Member Action

SSAA members often ask how they can help promote and protect the shooting sports at a grassroots level. Our best advice is to write to your local Member of Parliament. Your letters are very important; not only do they provide mandates for our politicians, but they also remind them that their constituents are passionate about certain issues.

We also encourage you to express your concerns about any errors or misrepresentations in the media directly to the media outlet or journalist where appropriate.

In addition to the below tips and insights, SSAA National has developed statements on our position on certain topics so you can be more effective in your communications with politicians and media outlets.

TIPS FOR WRITING TO POLITICIANS

  • Appropriately address the representative you are writing to.
  • Include your full name and address. Politicians pay more attention to people who live in their electorate.
  • Be concise. Keep your letter short by raising only one or two key issues. Politicians receive many letters, so do what you can to make yours one that they will have time to read.
  • Ask a question on issues that require a personal response. Be clear on the action you want taken and make sure it is an action the politician can actually do.
  • Do not make speeches or offer opinions.
  • Make your letter original. It is better to use your own words than to use a template or form letter.
  • Request a response to your letter. Their response will usually be a form letter, but you will know that your letter has been seen.
  • Personalise your letter. If possible, include a personal story or information on how the issue affects you, your family, your business or people around you.
  • Mention your membership of the SSAA if you wish, but please do not use the SSAA logo on your personal correspondence. Remember that you are expressing your own views.
  • Personalise your relationship. If you have ever voted for the representative, contributed time or money to their election campaign or have met them, say so.
  • Be polite but don’t be afraid to take a firm position. Do not get aggressive or use abusive language.
  • Express your thanks. It is important for politicians and political parties to be able to share that they have been helpful or successful in their work.

HOSTING A RANGE DAY

SSAA National often hosts range days for politicians, the media and other relevant groups. Sometimes the events are private and not publicised; other times media are invited to report on the event and our Publications and Media team cover the story for our publications.

In general, federal politicians and national interest groups are hosted by SSAA National, where state or territory politicians are hosted by local branches. If you would like assistance or information about hosting a range day, contact your state office or email [email protected]

OUR POLITICAL SUPPORTERS

Some federal politicians and parties have been quite clear in publically showing their support for the SSAA, the shooting sports and recreational hunting. Many of these have been in direct contact with us and occasionally we will post their messages of support on our website and Facebook page.

We encourage our members to show similar support in return and to take the time to look at each politician’s websites and profiles. The following are federal politicians and parties who have shown support for our cause recently, along with links to their party or personal websites for your information.

● **TASKS TO CARRY OUT**
a: Answer these questions about the SSAA member action page:
(i) What should members not use on their personal correspondence with politicians?
(ii) Who hosts state or territory politicians for range days?
(iii) Where does the SSAA occasionally post politicians' messages of support?
b: Write the next part of the SSAA member action page, carrying on from its final sentence.

[Lens distortion parameter data]
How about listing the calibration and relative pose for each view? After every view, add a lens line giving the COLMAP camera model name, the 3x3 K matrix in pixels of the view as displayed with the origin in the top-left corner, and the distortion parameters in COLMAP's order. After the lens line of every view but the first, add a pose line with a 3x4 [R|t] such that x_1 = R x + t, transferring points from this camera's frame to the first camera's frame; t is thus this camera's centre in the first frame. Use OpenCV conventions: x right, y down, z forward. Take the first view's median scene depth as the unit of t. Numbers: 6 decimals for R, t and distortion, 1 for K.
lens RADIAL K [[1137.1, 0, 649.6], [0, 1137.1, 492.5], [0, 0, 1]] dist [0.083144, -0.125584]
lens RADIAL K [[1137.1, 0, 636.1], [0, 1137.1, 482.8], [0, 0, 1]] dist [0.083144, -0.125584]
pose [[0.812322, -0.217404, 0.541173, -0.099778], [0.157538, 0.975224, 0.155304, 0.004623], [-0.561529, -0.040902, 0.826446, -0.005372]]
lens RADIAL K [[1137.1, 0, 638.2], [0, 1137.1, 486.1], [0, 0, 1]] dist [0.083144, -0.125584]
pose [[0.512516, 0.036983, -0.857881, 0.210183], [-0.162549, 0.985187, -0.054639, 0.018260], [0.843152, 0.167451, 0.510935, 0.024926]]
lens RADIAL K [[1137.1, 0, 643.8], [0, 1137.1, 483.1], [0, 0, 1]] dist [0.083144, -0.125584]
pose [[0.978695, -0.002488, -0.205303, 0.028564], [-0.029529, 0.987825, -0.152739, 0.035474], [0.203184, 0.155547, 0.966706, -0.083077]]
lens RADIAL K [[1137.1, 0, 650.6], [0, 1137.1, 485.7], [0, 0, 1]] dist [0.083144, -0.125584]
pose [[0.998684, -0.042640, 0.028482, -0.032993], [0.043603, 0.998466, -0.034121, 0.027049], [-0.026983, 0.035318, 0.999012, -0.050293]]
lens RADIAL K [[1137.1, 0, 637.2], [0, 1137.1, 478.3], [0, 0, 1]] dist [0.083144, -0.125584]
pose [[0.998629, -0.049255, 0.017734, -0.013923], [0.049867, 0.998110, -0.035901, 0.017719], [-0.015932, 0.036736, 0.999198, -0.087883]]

● **OUTPUTS IN ORDER**
a:
(i) The SSAA logo.
(ii) Local branches.
(iii) On its website and Facebook page.

b:
Queensland MP Bob Katter
Katter Australia Party

Victorian Senator Bridget McKenzie
The Nationals

Western Australia MP Ian Goodenough
Liberal Party of Australia

Shooters, Fishers and Farmers Party

TIPS FOR WRITING TO MEDIA

If SSAA members see a media report that is biased or unfair, how should they go about raising their points of issue with the news organisation?

Write an email to the journalist who wrote the story, CCing the editor, producer or whoever is in charge. Phone calls can be ignored or pretended that they never happened, but an email is in writing and leaves a record.

It is critical a few points be observed here:

  • Firstly, never criticise the journalist personally. Calling them names or casting aspersions on their journalistic abilities will mean your email is instantly ignored.
  • Take a friendly approach. Give the journalist the benefit of the doubt and assume any inaccuracies or bias are from a lack of knowledge on the subject, rather than a deliberate bias (even if it isn’t, or you suspect it is not).
  • Keep it fairly straightforward. Journalists are busy people and don’t have time to or simply won’t read a PhD dissertation on why, for example, the term ‘high-power’ is completely meaningless when it comes to describing any gun larger than a .22.
  • Pick only two or three, at most, examples of errors or inaccuracies to highlight. A point-by-point refutation of the entire story will also see your email ignored.
  • Explain why the inaccurate reporting of these facts is detrimental to shooters or the shooting sports generally.
  • Never tell the journalist that something ‘is not a story’. Few things pique a journalist’s interest (or annoys them) more than people telling them that something is not newsworthy. People who say that in relation to things which are not about celebrities or entertainment are quite often trying to hide things or have their own agendas.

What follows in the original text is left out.